Here’s a tip. In the reading sections where you know you will be answering questions at the end, read the questions first…that way you know what you’re looking for. It will improve your speed.
standardized testing tells colleges how prepared you’ll be to take their courses. If they’re low it indicates that you might struggle with their coursework.
your GPA is fairly good, you should try to be a more well-rounded student by participating in more sports and clubs if possible. your saving grace may very well be your essay (talk about your interests, life and briefly address your health. I would avoid complaining and begging for admissions ie "my parents were constantly abusive that’s why my gpa isn’t a 4.0 umich is my number 1 please let me in)
In-state from a feeder school, with a 30 should get you admitted. Apply EA. Take the June and September tests if necessary. Try to get an accommodation too - that will give you lots of extra time.
Transferring doesn’t have to be from a community college. Consider a school that might offer you the $$ to attend and board, then see where life takes you. {Sidenote: U of M Flint or Dearborn offer transfer programs to Ann Arbor - but you may have the commute issue again.}
It sounds like your priority is truly seeking independent opportunity - not necessarily U of Mich no matter how great/nice that would be. Keep your eye on that eight-ball and you’ll find the right place.
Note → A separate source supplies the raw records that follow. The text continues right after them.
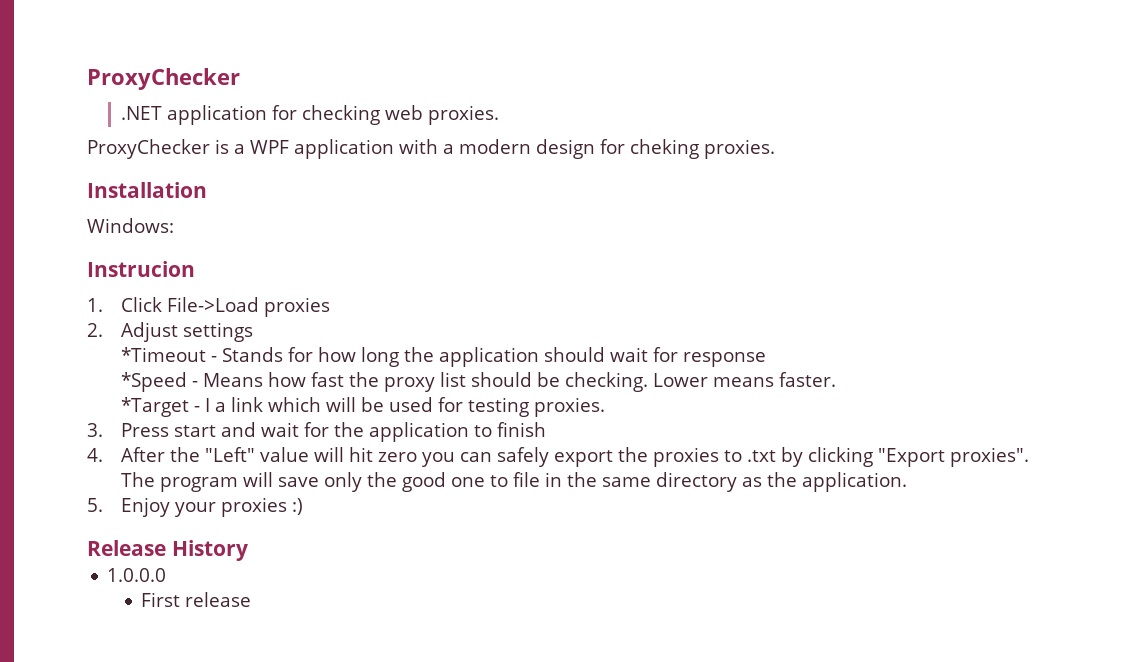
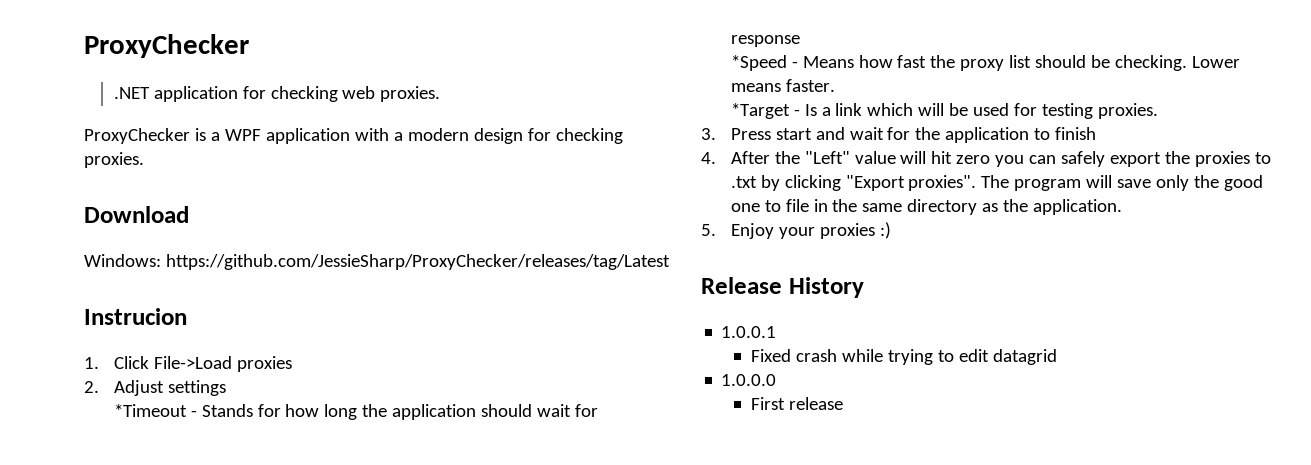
[630,139,775,159] [87,182,207,198] cheking proxies. // Installation -> [555,128,623,144] [84,152,144,168] [84,206,189,223] checking proxies. // Download
(174, 225) none -> [165,254,670,270] https://github.com/JessieSharp/ProxyChecker/releases/tag/Latest
[204,398,210,412] I -> [804,104,817,116] Is
(248, 550) none -> [721,326,777,338] [750,349,1057,365] // 1.0.0.1 // Fixed crash while trying to edit datagrid

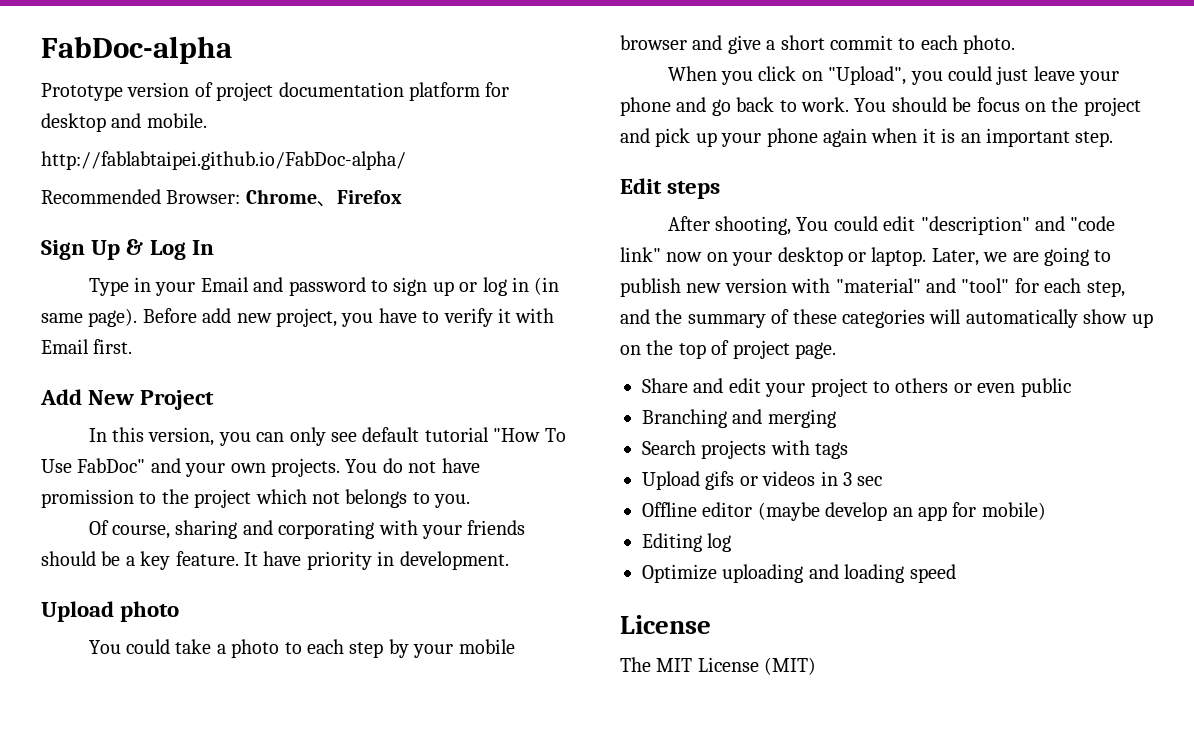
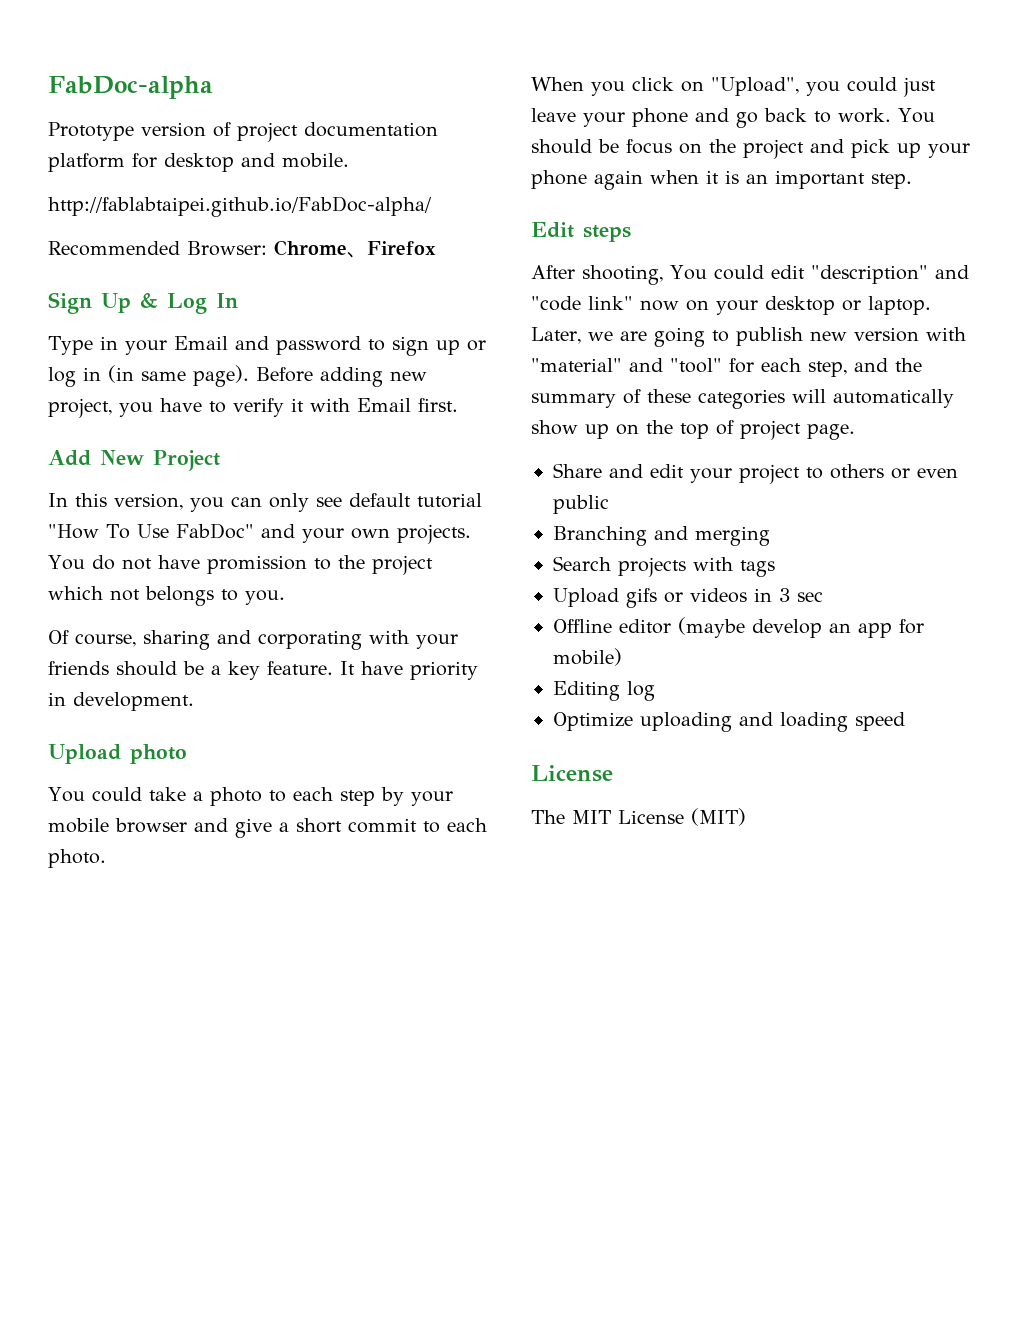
[202,308,232,323] add -> [320,367,383,387] adding

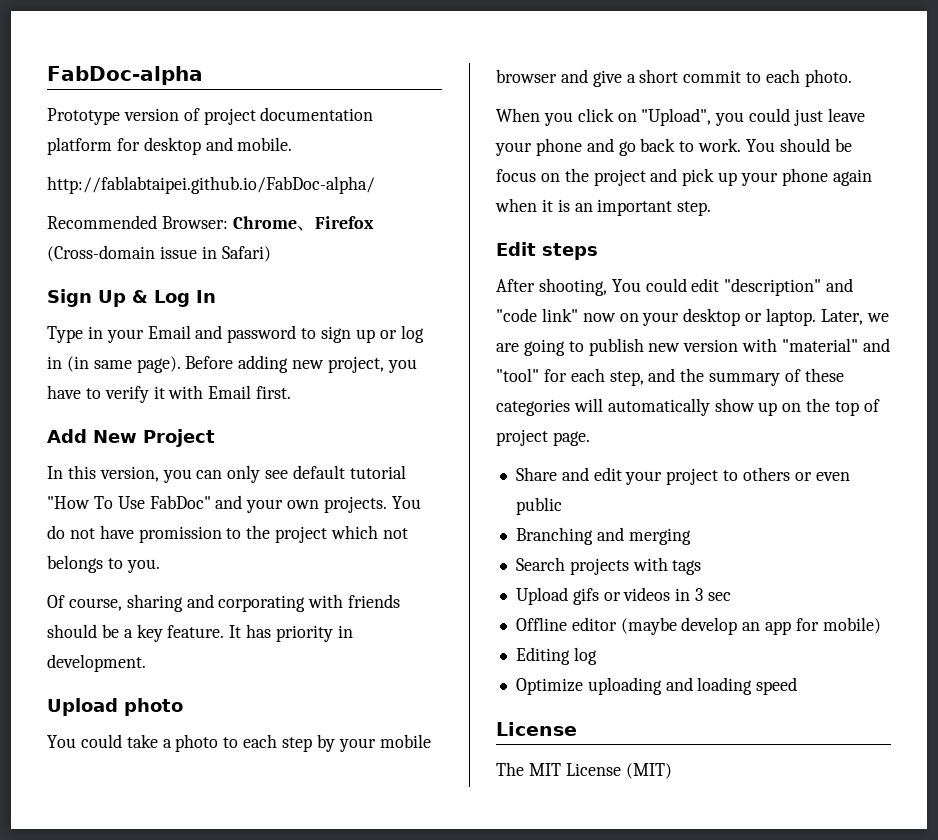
(436, 248) none -> [47,245,271,262] (Cross-domain issue in Safari)
[416,634,458,649] your -> (344, 601) none
[361,661,403,675] have -> [246,624,272,638] has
This may mean being the big fish in a different pond but one where you will stand out and excel. Life has a funny way of getting you where you need to be if only you let it.
@TooOld4School It would make no sense to take the June test when I haven’t even received my prep books in the mail. Plus, I think its a little late to sign up anyway for June.
I can’t get testing accommodations. I don’t receive them at school right now, so I would need to get a diagnosis for something. I haven’t been diagnosed with anything up to this point, but even if I do have something I won’t be able to. My mom refuses to even take me to the doctor so there’s no way she would take me to a psychiatrist.